··· DATA ···

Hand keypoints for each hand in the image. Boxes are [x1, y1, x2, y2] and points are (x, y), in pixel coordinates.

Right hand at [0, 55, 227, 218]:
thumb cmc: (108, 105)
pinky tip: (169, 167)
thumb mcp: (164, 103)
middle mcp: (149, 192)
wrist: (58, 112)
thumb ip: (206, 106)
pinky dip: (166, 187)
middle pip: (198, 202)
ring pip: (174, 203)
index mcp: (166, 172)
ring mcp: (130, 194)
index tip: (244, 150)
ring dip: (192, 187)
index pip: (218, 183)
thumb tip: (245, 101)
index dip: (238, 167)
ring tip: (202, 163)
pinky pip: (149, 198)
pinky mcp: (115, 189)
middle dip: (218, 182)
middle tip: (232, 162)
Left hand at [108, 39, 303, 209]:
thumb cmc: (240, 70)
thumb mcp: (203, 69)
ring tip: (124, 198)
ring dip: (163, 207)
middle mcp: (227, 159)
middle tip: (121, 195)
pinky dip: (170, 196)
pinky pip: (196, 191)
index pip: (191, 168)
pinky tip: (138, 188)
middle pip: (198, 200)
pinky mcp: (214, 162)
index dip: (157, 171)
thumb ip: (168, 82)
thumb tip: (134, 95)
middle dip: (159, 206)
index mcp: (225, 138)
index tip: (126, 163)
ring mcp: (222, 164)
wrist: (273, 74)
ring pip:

···

**ABOUT THIS TASK:** Return each line of the material above that holds the string "pinky".

**ANSWER FOR THIS EXERCISE:**
pinky tip: (169, 167)
pinky dip: (166, 187)
pinky pip: (149, 198)
pinky mcp: (115, 189)
pinky dip: (170, 196)
pinky pip: (196, 191)
pinky tip: (138, 188)
pinky mcp: (214, 162)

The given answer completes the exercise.